ビギグループのメルローズが展開する大人の女性に向けた婦人服の「リエス」

 1970年代~80年代に人気を誇ったDC(デザイナーズ&キャラクター)ブランドの「ビギ」を擁するビギホールディングスが三井物産とその関連会社のファンドに買収されるというニュースで2018年は幕を開けた。その後も三井物産は米国子会社を通じてオーダーメードスーツブランドに投資。伊藤忠商事は中国系企業となった本間ゴルフに出資し、飲食・コンサルティング業を手掛けるインスタイルがメンズブランド「ダイエットブッチャースリムスキン」を買収するといった報道が続いている。業界のM&A(合併・買収)が加速している。

 今回のビギの一件はM&Aが加速している理由を説明するのに分かりやすい。

 ビギは現会長の大楠祐二とデザイナーの稲葉賀恵、後にワールドに移った菊池武夫の3氏が1970年に創業した。

「ザラ」が日本に上陸した際にスペインのインディテックス社と合弁でザラジャパンを設立(97年)し、日本進出を支援したこともある。
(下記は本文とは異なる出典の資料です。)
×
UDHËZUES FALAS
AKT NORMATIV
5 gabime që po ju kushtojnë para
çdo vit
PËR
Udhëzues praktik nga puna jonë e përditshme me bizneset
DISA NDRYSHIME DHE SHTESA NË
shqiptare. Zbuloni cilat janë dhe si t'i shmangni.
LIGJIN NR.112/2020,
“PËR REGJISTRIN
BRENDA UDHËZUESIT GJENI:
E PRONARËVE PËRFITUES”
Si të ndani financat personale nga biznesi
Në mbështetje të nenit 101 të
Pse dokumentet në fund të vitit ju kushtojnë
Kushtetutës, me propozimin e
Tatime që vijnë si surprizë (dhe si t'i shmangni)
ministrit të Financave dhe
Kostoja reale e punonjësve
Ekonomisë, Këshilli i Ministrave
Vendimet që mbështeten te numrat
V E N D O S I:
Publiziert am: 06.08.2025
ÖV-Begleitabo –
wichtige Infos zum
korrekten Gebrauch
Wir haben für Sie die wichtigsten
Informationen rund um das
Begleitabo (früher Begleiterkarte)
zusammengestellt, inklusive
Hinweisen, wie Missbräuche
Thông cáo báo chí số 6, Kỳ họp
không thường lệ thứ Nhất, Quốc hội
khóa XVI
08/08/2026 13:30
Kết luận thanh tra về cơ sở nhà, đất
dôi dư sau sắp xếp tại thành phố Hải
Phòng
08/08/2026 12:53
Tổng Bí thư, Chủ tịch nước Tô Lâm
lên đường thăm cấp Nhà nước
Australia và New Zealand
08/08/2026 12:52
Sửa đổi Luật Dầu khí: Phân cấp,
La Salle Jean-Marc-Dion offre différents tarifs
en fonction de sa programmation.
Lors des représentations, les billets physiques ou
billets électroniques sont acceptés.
 ただし大楠氏も70歳代半ばとなっており、アパレル製品のOEM(生産委託)やブランドライセンスを通じて30年以上の取引がある三井物産と組むことがベストと判断したようだ。

 三井物産は今後ビギの企画・販売プラットフォームの機能を強化し、単一ブランドごとの事業展開に加え、ブランドポートフォリオの形成を目指す。

 また三井住友銀行などと共同出資するファンド会社・MSD企業投資の投資事業力と三井物産のブランドマーケティング力やグローバルなネットワークをフル活用し、新たなブランドの導入、EC(電子商取引)や海外展開など成長市場に向けた戦略的な販路強化をしていく。

成長のための機能の補完や事業継承がM&A増加の背景

 ファストファッションが定着し、EC専業ブランドも登場する中で、企画力のみならず素材調達から生産、物流、店頭までのサプライチェーンを構築し、競争力のある商品を提供することが生き残りには不可欠な時代だ。またECや今後到来する超デジタル化時代への対応にも投資が必要となってくる。

 その際、資金力やノウハウを持つ大手や新しいアプローチで問題を解決するスタートアップ系企業、異業種と組むのは一つの有効な手段で、今後も増えそうだ。

 さらに団塊世代をはじめとした経営者の高齢化が進み、事業承継の一つとしてM&Aを選ぶ企業も増えている。

 ビギの買収を主導した三井物産は中期5カ年計画でリテール事業の強化を掲げ、M&Aもその一手段と明言している。2月には米国三井物産を通じてカナダ・バンクーバー発のオーダーメードスーツブランド「インドチーノ」に投資。北米だけでなく世界に展開を広げ、デジタル化や顧客データの活用、商品の調達基盤となるサプライチェーンの構築を支援する。

 北米企業へのM&Aでは昨年4月アダストリアがベルベット社を買収した。いずれも事業拡大のポテンシャルに加え、最先端といわれる北米のアパレル・リテールビジネスを学ぶ狙いがある。

 伊藤忠商事は本間ゴルフに出資しており、アジアでのゴルフ人口の増加をにらみ、グッズだけでなくゴルフウエアなどアパレル事業を本格化させる考えだ。

 肉体改造ジム「ライザップ」を手掛けるRIZAPグループもECの夢展望や雑貨専門店のパスポートなどに続き、昨年ジーンズメイトや堀田丸正を買収した。

 マッシュホールディングスが巴里屋を傘下に入れメンズブランド「ミスタージェントルマン」の路面店出店やコレクションショーの復活などをサポートするなど、小規模ながらもキャラクターが立ったデザイナーズブランドへの出資も活発化している。

 ビームスやバロックジャパンリミテッドなどもテクノロジー系企業を含めたM&Aの可能性を示唆している。

 今年はM&Aの話題が続出しそうだ。

 

 
 

※本記事は『ファッション販売』2018年4月号に掲載されたものです。内容は取材当時のものです。